* Problem statement *
Count, in the entries below, the lines in which "bathroom" occurs. Give the number, nothing more.

* Record excerpts *
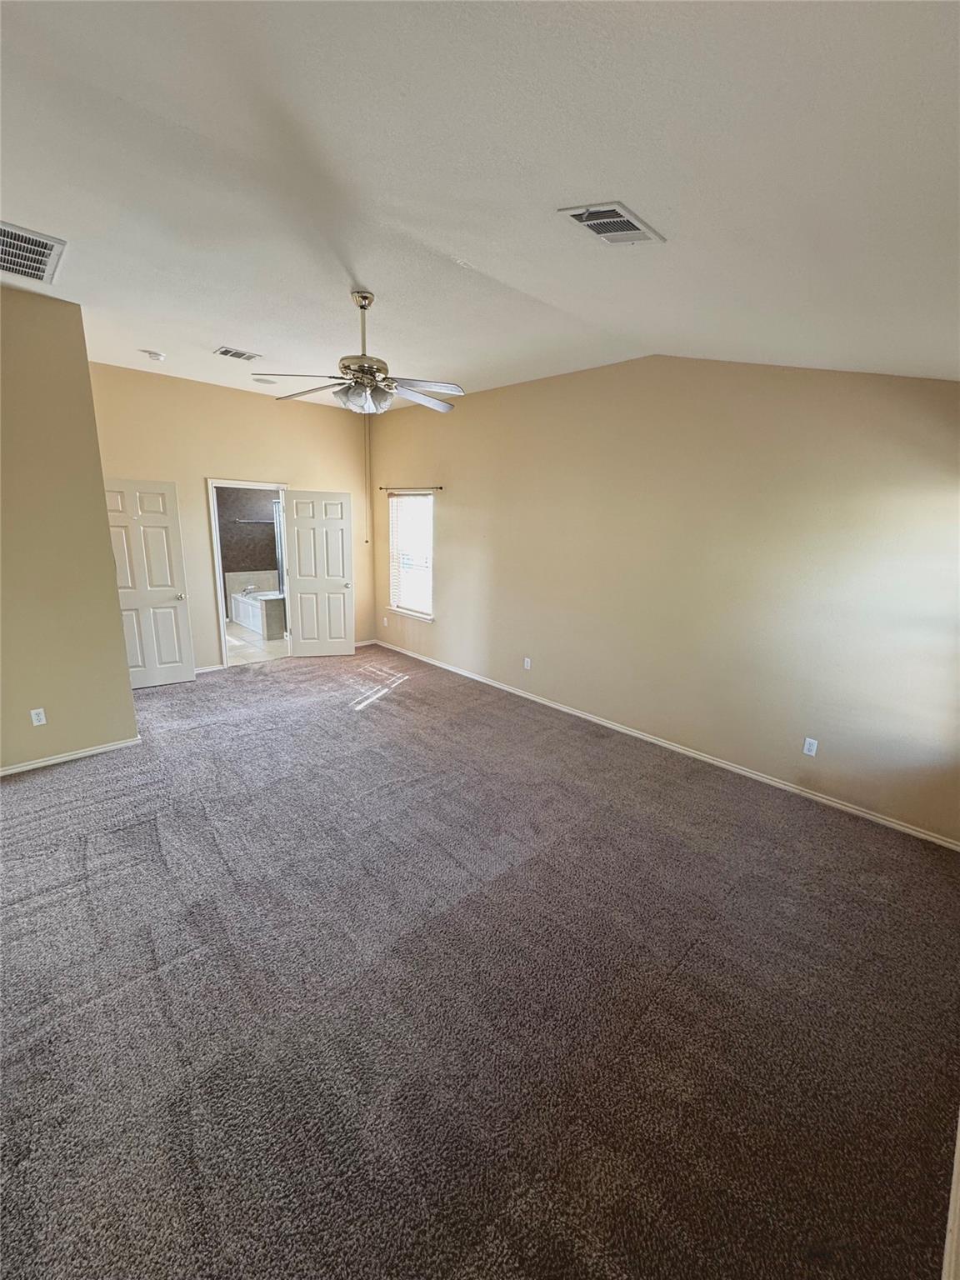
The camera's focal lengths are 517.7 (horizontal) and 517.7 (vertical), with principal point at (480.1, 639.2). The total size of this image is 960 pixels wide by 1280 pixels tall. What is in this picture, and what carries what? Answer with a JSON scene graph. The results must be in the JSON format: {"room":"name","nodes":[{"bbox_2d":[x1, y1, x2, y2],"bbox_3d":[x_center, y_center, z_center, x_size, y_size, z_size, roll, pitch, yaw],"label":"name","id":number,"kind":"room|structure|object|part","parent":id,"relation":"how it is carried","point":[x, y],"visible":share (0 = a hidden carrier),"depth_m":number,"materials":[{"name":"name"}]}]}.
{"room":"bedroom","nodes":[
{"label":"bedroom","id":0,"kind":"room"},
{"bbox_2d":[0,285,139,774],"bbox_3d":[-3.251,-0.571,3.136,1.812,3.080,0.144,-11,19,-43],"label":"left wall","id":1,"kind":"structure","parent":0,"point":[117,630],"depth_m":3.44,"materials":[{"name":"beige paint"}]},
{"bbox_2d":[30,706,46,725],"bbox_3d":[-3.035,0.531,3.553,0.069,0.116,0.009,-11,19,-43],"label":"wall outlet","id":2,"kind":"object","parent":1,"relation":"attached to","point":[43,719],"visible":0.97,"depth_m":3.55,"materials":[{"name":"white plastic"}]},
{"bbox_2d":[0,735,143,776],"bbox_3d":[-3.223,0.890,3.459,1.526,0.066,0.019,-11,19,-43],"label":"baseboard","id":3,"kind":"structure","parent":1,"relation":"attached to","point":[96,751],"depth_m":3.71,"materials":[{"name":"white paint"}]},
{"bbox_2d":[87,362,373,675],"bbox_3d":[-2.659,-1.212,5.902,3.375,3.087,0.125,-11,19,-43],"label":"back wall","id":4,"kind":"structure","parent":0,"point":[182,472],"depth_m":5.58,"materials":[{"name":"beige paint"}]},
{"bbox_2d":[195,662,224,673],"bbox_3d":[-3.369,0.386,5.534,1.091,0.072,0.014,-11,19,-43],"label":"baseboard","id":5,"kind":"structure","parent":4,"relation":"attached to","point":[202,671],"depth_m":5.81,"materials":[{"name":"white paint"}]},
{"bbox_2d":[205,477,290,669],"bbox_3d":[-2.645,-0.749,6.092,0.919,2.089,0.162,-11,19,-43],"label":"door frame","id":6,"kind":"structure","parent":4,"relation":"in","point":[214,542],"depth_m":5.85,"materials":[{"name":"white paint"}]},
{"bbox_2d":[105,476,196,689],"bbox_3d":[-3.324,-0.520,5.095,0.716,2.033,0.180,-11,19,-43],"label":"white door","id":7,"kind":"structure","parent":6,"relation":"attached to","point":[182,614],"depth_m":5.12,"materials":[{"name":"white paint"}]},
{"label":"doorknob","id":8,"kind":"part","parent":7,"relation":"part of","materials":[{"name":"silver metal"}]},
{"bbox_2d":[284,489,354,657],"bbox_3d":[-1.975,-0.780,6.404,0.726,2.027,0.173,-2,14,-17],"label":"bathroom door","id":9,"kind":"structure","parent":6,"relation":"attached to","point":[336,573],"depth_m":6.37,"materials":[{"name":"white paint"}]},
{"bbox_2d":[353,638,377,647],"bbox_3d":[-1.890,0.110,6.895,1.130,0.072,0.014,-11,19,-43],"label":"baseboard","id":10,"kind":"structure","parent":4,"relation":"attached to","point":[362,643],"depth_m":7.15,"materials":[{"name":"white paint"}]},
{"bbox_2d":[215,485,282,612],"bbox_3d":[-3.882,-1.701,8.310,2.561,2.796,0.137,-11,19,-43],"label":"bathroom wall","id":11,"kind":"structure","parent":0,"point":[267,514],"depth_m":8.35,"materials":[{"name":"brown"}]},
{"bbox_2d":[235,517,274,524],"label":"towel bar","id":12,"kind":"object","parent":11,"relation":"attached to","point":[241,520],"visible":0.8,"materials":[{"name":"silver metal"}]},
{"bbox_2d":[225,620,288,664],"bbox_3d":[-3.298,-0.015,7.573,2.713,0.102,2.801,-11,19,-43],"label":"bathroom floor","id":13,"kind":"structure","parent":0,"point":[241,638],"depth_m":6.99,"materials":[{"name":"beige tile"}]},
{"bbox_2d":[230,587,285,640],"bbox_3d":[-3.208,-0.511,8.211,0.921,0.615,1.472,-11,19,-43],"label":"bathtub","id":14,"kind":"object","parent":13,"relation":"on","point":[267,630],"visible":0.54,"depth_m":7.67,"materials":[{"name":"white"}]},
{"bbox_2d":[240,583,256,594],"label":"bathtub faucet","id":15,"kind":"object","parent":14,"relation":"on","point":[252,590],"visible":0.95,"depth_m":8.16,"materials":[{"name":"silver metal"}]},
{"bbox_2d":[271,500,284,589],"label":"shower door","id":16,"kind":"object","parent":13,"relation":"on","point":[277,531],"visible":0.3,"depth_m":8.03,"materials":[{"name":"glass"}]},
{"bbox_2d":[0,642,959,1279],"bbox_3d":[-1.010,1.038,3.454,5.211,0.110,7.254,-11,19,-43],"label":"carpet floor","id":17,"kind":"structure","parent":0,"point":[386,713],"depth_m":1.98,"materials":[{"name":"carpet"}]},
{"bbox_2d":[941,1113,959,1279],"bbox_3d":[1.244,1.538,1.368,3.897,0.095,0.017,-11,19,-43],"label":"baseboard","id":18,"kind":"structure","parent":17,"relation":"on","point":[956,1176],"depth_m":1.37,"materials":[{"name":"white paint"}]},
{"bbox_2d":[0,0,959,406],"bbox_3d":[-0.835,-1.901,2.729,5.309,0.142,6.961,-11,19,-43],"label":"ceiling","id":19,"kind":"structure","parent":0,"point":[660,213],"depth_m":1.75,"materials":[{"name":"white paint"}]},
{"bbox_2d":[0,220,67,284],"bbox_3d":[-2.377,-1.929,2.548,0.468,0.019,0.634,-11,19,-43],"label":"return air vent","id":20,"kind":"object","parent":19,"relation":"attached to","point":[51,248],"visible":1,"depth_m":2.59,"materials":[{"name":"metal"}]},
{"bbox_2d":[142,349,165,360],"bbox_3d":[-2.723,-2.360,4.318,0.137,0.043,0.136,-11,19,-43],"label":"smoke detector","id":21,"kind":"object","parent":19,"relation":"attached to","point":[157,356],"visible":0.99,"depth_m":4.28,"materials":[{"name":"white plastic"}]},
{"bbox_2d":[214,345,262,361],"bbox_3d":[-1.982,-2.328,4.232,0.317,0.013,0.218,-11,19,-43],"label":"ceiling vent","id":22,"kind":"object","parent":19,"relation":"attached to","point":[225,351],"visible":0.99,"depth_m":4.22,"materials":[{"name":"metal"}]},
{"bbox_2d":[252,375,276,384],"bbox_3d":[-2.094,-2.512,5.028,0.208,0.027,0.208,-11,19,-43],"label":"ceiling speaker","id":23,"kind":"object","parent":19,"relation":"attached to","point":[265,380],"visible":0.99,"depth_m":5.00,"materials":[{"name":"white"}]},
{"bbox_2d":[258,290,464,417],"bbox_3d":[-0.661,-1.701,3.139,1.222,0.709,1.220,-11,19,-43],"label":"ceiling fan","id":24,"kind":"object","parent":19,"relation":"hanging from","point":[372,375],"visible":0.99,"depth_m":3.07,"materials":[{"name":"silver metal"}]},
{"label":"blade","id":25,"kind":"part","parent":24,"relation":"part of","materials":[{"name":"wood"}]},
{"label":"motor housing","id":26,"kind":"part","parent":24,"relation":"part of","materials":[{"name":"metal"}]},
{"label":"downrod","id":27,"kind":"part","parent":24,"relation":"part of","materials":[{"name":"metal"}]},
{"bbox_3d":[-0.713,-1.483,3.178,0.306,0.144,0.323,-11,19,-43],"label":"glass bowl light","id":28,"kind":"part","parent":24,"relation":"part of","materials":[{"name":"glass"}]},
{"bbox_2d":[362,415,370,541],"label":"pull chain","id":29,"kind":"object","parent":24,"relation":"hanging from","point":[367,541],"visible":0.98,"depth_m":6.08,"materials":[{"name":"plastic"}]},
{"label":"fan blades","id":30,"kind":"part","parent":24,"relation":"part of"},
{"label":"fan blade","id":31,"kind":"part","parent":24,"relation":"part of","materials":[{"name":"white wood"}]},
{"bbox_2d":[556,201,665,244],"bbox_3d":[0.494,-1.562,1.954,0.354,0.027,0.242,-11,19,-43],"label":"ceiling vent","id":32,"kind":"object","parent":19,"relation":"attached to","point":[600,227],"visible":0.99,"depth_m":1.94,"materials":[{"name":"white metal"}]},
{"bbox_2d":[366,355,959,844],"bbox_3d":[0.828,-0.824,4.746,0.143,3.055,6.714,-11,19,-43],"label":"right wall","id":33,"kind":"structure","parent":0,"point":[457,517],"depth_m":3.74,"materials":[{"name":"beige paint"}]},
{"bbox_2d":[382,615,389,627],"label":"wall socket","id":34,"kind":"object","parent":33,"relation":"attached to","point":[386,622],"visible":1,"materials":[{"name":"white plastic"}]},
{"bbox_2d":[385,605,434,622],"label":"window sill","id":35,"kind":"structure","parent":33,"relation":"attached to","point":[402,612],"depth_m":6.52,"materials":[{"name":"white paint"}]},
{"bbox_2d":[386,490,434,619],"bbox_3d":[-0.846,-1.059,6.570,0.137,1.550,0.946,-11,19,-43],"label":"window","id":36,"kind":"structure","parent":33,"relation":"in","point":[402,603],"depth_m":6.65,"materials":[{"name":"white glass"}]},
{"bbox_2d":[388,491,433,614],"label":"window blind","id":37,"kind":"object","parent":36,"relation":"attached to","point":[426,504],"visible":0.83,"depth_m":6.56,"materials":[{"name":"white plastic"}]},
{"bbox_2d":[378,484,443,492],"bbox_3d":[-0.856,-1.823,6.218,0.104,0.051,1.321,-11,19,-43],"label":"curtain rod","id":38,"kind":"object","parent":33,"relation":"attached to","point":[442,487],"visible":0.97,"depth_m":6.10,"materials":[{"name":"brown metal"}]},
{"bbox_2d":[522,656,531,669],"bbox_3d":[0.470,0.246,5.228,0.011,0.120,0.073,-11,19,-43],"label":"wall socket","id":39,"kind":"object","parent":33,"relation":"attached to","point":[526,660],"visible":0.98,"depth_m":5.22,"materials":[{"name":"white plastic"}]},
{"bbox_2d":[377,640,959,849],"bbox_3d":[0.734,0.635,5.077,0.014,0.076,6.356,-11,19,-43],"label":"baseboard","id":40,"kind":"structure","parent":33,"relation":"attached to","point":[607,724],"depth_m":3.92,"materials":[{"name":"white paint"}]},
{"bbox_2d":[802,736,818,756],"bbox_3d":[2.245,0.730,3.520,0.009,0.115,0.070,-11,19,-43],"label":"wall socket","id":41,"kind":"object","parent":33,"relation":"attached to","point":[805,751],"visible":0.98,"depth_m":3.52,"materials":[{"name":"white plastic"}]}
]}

* Solution *
3